◆ Tarea asignada
Identifique en el listado siguiente cada línea que contenga la palabra "veya" y cópiela completa. Se distinguen mayúsculas y minúsculas.

━━━━━━━━━━

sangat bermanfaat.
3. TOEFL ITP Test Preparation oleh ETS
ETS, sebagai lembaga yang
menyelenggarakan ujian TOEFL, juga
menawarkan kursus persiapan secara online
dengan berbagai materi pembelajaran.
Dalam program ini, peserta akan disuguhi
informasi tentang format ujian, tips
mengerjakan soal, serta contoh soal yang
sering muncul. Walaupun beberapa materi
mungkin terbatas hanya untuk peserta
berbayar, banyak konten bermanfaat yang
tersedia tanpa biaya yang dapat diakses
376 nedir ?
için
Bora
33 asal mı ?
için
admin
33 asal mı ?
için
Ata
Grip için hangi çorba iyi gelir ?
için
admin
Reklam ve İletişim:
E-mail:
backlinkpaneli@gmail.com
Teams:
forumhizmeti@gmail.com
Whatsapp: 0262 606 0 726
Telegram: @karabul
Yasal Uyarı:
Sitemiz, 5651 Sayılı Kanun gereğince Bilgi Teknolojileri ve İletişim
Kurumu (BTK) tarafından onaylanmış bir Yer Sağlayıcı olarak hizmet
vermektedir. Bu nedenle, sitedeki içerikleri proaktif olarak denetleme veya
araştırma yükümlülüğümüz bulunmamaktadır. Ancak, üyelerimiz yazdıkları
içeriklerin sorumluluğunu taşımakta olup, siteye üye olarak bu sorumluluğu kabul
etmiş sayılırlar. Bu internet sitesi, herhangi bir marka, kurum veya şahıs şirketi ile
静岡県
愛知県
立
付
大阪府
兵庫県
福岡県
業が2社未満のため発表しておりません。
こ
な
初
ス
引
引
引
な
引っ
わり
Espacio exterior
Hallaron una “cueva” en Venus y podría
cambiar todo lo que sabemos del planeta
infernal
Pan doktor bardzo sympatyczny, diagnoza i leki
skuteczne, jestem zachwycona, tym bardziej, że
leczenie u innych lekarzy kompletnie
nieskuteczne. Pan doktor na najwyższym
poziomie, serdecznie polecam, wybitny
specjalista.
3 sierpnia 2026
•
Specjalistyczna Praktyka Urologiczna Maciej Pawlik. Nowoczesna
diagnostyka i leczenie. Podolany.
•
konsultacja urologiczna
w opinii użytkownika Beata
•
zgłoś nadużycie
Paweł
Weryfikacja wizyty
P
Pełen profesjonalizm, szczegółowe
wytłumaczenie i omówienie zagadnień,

━━━━━━━━━━

◆ Resultado a continuación
vermektedir. Bu nedenle, sitedeki içerikleri proaktif olarak denetleme veya
etmiş sayılırlar. Bu internet sitesi, herhangi bir marka, kurum veya şahıs şirketi ile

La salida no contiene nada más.